- **What to do**
Would you copy out each line of the records below that includes the word "blocks"?

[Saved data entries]
┌──
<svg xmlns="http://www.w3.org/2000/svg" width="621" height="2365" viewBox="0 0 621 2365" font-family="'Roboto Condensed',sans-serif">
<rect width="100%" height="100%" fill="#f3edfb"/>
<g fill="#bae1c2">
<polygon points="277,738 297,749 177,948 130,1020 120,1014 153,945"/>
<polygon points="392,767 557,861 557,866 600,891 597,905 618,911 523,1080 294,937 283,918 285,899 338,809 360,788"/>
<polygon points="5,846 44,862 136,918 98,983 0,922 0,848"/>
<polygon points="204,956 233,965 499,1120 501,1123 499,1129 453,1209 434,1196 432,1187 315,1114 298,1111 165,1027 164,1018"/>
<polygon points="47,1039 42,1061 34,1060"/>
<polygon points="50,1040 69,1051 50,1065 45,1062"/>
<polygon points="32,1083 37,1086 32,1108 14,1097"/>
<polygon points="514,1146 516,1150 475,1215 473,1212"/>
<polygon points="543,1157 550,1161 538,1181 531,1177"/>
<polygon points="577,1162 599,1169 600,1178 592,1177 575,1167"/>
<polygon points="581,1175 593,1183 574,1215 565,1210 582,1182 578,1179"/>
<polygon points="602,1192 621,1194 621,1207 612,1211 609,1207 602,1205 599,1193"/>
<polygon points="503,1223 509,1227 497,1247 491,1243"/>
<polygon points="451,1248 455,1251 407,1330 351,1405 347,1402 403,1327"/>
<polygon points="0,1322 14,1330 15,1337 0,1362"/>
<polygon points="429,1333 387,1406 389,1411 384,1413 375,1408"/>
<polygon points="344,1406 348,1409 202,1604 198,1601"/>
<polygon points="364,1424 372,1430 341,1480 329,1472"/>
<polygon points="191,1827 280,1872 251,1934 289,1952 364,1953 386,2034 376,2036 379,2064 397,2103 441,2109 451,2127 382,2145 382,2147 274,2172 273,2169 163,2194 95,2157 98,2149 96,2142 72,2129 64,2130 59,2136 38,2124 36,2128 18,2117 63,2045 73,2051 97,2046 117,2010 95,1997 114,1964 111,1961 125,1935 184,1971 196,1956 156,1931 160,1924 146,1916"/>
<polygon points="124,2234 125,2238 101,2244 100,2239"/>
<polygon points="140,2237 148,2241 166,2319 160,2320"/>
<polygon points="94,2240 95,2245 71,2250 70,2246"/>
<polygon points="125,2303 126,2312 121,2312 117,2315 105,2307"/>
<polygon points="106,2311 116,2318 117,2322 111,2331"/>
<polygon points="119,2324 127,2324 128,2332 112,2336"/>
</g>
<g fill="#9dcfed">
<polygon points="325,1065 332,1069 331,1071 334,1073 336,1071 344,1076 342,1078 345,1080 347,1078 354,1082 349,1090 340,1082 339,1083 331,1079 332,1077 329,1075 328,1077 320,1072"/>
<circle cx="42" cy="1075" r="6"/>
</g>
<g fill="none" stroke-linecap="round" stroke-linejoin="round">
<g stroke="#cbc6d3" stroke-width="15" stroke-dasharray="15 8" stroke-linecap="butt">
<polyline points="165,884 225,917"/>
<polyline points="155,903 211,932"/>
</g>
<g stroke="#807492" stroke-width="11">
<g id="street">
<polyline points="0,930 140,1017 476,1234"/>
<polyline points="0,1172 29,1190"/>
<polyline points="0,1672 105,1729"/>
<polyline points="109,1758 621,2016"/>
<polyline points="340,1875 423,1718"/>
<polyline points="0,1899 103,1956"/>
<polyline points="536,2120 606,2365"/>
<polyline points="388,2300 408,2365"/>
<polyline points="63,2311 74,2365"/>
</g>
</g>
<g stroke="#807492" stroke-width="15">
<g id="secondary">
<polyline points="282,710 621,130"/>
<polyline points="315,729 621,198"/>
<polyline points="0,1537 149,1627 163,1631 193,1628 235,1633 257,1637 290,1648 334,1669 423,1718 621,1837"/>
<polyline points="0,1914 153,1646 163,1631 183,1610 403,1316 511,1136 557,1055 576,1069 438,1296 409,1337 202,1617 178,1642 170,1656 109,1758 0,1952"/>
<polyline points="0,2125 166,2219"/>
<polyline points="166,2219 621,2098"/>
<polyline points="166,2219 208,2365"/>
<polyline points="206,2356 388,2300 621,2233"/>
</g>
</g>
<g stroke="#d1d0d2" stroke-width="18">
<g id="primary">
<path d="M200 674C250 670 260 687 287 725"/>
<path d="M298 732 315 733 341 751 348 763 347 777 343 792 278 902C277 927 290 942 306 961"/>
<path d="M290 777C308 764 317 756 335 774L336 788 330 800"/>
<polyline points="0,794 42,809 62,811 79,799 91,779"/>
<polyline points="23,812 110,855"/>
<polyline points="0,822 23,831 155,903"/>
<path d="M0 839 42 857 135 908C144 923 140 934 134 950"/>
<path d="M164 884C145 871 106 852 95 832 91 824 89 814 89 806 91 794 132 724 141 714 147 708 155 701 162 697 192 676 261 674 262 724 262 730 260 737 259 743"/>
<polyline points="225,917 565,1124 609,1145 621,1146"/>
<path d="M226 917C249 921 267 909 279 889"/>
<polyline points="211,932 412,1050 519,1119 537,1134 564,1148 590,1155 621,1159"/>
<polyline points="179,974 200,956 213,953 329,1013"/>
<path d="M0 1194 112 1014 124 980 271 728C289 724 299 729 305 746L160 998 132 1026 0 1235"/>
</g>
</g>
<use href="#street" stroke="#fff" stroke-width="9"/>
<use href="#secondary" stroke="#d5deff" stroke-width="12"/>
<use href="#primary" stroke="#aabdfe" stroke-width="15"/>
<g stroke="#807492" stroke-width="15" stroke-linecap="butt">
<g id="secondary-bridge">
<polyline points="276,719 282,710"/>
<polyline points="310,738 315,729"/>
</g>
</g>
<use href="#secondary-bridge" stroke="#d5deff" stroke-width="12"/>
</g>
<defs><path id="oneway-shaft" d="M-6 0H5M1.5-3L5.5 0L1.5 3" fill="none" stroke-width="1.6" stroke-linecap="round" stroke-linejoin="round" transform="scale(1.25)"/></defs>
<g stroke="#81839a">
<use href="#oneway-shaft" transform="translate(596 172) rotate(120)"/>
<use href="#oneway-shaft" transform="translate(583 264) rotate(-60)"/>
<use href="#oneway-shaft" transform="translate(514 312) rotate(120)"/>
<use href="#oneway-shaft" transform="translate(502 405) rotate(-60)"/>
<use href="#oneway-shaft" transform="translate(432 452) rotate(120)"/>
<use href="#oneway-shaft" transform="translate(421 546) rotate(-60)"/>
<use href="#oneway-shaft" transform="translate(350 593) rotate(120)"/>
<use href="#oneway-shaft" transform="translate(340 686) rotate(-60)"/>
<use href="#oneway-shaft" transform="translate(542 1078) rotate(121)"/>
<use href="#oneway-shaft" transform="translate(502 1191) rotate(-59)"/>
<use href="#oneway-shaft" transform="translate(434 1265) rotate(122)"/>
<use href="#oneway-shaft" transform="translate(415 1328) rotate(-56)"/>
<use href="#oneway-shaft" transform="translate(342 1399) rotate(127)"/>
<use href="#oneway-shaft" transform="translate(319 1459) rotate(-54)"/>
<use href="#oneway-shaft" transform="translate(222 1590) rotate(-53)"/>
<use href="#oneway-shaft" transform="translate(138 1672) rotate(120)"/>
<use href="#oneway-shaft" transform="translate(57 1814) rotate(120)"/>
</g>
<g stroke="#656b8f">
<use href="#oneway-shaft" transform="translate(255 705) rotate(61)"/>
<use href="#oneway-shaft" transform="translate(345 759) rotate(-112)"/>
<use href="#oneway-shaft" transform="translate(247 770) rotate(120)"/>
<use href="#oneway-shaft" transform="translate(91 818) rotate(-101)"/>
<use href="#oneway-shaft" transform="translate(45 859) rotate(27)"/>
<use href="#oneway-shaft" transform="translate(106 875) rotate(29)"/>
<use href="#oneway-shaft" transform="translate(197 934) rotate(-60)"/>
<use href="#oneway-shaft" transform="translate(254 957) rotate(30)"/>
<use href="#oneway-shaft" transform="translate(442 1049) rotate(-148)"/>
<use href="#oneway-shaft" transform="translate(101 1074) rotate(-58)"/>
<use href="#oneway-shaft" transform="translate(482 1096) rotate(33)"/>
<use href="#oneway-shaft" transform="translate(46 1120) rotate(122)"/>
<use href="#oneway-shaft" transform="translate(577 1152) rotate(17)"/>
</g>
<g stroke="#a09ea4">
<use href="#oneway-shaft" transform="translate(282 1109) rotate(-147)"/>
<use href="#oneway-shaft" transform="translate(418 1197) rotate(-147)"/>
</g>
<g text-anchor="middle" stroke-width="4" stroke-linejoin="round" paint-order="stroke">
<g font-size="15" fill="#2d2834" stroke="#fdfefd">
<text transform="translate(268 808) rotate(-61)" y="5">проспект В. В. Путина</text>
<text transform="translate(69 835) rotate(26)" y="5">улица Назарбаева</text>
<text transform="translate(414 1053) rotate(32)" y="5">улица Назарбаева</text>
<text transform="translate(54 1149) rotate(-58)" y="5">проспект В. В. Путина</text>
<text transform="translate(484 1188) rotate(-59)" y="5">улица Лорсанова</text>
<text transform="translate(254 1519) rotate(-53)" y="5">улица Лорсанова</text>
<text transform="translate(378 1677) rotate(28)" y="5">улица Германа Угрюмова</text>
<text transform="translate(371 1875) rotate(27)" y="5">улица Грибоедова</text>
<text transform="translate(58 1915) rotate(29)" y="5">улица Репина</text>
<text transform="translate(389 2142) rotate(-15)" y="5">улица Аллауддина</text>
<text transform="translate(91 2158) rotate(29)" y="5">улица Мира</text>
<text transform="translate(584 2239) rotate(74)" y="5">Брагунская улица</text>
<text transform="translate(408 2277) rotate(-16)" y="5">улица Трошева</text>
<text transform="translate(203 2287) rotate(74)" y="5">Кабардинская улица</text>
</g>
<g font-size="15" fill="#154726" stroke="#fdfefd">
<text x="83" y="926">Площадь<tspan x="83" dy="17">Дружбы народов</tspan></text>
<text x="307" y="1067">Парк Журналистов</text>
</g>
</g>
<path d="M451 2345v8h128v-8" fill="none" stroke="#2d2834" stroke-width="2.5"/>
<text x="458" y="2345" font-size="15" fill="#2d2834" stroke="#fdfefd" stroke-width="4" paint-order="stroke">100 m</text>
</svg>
└──
┌──
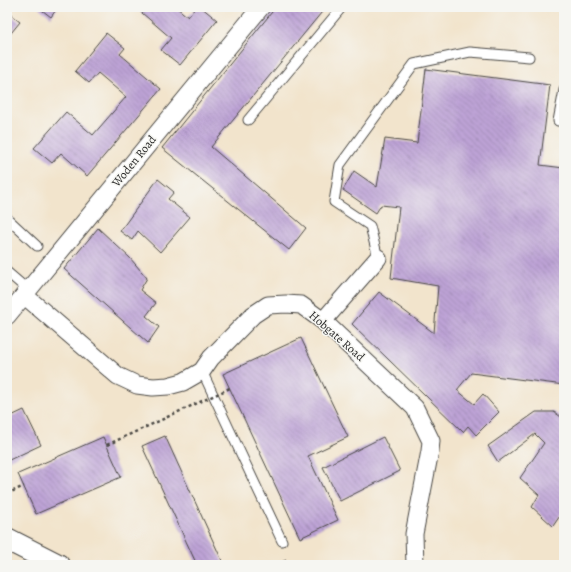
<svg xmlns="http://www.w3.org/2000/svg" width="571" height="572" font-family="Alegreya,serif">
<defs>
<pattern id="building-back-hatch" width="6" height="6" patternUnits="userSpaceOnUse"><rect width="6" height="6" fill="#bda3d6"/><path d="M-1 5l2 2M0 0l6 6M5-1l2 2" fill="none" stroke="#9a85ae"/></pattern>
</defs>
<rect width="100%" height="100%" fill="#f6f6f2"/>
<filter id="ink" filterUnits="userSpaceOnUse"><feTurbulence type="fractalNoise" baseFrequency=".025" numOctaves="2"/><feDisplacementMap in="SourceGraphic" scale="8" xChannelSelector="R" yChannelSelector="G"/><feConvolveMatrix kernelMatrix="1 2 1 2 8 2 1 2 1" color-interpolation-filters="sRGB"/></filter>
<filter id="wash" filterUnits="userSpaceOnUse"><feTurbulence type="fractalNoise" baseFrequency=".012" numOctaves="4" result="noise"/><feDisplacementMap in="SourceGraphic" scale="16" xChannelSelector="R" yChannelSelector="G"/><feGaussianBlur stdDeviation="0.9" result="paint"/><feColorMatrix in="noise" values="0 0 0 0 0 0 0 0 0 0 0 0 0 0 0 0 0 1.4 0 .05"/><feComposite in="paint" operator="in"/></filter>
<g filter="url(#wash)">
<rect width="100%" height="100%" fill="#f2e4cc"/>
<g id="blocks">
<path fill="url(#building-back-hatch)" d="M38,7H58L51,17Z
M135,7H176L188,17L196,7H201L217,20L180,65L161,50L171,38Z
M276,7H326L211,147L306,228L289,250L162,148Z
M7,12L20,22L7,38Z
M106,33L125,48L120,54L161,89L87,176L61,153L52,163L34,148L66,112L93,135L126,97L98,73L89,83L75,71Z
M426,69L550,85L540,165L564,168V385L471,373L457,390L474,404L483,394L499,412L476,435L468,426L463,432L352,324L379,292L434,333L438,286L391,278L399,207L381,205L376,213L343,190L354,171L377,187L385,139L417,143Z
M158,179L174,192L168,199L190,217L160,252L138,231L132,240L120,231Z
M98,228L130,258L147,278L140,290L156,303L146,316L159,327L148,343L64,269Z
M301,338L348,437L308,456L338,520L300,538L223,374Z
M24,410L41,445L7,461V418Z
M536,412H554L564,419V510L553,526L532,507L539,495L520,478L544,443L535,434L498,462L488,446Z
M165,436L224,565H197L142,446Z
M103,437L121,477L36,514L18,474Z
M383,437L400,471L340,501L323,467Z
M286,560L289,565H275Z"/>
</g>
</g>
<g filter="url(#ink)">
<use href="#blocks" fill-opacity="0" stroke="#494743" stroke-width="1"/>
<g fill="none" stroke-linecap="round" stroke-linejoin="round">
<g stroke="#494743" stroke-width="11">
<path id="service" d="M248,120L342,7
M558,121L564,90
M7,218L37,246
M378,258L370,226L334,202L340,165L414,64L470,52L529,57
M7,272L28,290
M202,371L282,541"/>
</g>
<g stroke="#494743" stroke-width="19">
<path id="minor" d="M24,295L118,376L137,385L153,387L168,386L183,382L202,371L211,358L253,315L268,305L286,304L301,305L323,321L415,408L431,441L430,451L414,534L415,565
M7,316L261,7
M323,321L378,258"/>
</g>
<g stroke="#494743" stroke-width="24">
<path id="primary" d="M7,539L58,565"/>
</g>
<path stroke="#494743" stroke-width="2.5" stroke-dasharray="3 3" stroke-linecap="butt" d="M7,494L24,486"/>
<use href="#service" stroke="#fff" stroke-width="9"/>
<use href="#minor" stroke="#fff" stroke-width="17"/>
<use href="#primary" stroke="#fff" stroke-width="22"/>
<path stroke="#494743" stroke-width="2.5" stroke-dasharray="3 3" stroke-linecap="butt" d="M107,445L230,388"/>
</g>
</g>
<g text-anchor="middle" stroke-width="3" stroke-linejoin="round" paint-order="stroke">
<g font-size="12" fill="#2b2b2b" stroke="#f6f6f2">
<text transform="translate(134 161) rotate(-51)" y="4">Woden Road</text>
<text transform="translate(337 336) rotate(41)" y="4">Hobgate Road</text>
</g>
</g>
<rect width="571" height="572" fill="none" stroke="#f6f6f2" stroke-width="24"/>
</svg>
└──
- **Task response**
<g id="blocks">
<use href="#blocks" fill-opacity="0" stroke="#494743" stroke-width="1"/>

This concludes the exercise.